The number of women in the European Parliament increases by 1,25%: at this pace it will take half a century until we reach gender parity
One week after the European Parliament elections, the European Women’s Lobby (EWL) and its members has been analysing the election results with regards to the representation of elected women elected to the European Parliament. The percentage of women in the EP, the only directly elected institution of the European Union (EU), stands at almost 37%, this is an increase of 1,25% in comparison to the European elections in 2009.
EWL Secretary General, Joanna Maycock, states “with this snail’s pace it will be another half a century before the European Parliament would reach gender parity in 52 years, despite the fact that women make up more than half the EU’s population.”
A two-speed Europe for parity
The election results show a clear picture with regards to political families’ commitments to reach parity. The conservative and far right parties are lagging behind in comparison to center and left parties. During its 5050 campaign “No Modern European Democracy without Gender Equality” ahead of the EP election in 2014 the EWL demanded best-fit quota systems according to the national electoral systems. Evidence shows that whether a quota/parity system reaches its objectives depends largely on effective sanctions. A conclusion which has been confirmed through the results of the EU elections 2014. In this sense for example the S&D political family performed notably well with regards to women candidates elected into the EP with a percentage of 45.5%. On the contrary the share of women is only 30.4 % in the political family of EPP.
Voter apathy and the swing to the right jeopardises women's rights
In large parts of Europe the low voter turnout and success of far right and populist parties represent a risk to the development and implementation of progressive anti-discrimination policies including women’s rights and gender equality.
The backward looking ideology and openly misogynist views of some of the parties and individuals elected represents a challenge to Europe’s relative success in tackling gender inequality.
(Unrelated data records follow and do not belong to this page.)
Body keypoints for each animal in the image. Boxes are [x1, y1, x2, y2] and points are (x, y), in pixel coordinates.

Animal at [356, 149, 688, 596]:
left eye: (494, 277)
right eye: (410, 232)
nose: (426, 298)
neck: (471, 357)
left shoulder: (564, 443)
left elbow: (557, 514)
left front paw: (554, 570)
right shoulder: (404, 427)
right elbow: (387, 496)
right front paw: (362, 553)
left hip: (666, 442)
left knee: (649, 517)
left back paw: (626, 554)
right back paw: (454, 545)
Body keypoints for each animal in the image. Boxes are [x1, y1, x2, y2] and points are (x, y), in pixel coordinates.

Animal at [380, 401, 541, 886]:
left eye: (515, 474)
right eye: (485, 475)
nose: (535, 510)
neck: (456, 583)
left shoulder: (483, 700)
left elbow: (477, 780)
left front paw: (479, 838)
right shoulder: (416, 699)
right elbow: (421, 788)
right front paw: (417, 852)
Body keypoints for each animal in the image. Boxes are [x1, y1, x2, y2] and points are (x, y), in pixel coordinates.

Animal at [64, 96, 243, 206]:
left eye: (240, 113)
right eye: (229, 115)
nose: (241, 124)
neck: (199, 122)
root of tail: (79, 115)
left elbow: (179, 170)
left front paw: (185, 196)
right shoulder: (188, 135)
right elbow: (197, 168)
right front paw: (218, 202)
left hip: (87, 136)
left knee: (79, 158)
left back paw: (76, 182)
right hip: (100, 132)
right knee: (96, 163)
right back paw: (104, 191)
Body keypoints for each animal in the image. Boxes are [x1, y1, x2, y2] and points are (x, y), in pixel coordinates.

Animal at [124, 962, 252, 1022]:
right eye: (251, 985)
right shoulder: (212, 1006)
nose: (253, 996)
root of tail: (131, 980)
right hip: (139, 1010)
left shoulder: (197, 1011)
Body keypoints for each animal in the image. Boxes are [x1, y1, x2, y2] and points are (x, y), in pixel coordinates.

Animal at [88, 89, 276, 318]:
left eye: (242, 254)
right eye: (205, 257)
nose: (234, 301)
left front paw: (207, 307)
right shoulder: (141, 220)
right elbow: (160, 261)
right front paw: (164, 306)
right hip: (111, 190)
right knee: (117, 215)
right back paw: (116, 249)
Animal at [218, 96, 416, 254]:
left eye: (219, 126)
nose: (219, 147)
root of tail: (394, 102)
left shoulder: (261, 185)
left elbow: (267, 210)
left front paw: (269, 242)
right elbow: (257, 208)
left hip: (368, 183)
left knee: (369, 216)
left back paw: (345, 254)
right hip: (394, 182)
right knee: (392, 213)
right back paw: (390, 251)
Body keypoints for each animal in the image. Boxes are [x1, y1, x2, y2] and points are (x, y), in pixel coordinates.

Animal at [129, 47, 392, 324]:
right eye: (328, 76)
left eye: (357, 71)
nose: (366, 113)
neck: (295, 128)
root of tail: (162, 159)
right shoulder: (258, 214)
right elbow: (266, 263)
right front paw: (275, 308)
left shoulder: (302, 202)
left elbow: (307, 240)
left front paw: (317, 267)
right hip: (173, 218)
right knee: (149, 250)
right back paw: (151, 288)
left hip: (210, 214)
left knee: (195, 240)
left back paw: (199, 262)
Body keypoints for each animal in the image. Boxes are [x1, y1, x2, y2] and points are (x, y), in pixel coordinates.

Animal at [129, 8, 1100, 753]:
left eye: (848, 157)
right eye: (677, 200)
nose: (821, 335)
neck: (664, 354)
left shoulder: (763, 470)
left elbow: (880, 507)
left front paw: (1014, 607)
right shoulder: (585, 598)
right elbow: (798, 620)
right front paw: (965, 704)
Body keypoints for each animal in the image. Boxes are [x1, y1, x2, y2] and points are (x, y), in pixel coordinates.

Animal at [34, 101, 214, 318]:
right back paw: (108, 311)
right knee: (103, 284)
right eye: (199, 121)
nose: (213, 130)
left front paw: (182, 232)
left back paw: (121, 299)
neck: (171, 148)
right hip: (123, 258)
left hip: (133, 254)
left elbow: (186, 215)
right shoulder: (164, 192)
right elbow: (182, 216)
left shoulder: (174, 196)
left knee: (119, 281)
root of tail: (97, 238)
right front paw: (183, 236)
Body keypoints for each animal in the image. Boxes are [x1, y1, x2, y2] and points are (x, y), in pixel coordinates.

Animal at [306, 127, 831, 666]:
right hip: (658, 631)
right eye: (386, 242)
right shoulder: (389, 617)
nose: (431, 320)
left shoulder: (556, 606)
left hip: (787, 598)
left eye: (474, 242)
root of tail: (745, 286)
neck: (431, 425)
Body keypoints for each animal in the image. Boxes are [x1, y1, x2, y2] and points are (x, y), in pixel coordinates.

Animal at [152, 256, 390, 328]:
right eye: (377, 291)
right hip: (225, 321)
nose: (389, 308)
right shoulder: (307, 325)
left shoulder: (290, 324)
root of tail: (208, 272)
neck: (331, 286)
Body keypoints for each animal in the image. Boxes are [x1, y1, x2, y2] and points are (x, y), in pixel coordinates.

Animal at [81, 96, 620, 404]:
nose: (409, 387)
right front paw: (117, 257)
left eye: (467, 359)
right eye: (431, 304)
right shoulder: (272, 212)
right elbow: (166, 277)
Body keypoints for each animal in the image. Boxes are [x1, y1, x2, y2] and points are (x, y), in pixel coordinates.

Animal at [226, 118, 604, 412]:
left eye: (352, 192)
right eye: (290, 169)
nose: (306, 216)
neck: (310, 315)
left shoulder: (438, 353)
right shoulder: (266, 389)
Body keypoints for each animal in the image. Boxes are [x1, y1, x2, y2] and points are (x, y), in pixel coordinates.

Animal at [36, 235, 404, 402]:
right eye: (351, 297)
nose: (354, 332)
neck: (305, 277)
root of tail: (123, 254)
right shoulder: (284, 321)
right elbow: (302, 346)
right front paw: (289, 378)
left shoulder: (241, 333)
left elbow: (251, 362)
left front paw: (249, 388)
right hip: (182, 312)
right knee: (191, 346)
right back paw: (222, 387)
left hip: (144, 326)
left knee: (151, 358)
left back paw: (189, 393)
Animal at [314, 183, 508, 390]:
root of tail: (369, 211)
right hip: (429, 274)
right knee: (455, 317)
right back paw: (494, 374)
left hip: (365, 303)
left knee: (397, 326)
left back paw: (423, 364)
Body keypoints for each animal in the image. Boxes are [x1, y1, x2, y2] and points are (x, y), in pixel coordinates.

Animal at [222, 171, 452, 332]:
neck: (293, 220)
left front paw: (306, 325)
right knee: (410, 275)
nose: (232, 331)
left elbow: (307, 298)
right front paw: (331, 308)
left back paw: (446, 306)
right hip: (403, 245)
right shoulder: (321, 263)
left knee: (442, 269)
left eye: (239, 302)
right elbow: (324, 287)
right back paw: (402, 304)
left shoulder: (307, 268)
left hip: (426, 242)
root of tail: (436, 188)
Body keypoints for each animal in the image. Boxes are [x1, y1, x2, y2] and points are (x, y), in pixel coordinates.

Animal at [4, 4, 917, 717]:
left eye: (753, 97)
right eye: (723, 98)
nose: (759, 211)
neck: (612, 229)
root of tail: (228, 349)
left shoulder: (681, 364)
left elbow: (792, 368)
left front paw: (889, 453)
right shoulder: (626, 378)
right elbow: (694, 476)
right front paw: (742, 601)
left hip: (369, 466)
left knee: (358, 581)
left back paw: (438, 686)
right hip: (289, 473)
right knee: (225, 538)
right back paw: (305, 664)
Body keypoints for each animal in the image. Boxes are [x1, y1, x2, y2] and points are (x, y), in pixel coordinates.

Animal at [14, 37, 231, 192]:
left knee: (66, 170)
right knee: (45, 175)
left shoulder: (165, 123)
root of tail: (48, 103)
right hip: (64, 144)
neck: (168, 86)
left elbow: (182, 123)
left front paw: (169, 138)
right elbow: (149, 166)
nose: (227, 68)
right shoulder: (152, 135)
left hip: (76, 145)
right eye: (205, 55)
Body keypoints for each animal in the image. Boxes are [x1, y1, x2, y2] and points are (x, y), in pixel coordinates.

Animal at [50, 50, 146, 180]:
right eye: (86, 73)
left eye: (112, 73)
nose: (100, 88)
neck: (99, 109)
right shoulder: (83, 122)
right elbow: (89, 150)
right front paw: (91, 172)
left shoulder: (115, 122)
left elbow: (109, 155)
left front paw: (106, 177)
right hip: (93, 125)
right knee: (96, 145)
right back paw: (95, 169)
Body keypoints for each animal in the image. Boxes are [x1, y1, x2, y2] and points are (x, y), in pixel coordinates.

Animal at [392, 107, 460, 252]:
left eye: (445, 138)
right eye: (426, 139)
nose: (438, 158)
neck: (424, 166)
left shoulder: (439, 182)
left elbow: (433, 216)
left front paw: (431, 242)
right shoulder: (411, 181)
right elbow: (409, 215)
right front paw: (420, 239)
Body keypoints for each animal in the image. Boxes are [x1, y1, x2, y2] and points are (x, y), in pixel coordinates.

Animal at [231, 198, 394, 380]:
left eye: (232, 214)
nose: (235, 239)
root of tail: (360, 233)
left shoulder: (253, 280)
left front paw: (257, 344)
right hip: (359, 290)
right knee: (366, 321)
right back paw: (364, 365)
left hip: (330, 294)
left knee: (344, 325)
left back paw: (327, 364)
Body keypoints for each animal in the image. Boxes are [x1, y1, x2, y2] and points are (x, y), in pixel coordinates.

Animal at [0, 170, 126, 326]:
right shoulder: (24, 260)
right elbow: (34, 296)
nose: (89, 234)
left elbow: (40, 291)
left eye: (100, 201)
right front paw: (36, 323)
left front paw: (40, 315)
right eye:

Joanna Maycock says “we are concerned that support for women’s organisations will also be further under threat as we have already observed in our work on austerity.”
There is still a chance for a real step forward
The political families within the European Parliament have a unique chance to change the image of European Politics out of touch with voters by having a leadership which better reflects the diversity of the electorate. The political groups must give women voters and elected women the same voice and weight, as their male counterparts. Political parties have the opportunity to bring change and parity to the EP by nominating women and man as candidates for the European Parliaments presidential elections.
The EWL demands from all political groups to ensure gender parity and non-gender biased portfolios when nominating and appointing MEPs for decision-making positions in the EP.
Women are not a minority, but represent the majority of the European society. Therefore, women must be represented in all portfolios of the decision-making positions in the European Parliament. EWL Fundraising Coordinator and Policy Officer, Serap Altinisik, remarks “gender can only be mainstreamed when women have a say and are involved at all levels of decision-making by chairing for example committees of the EP.”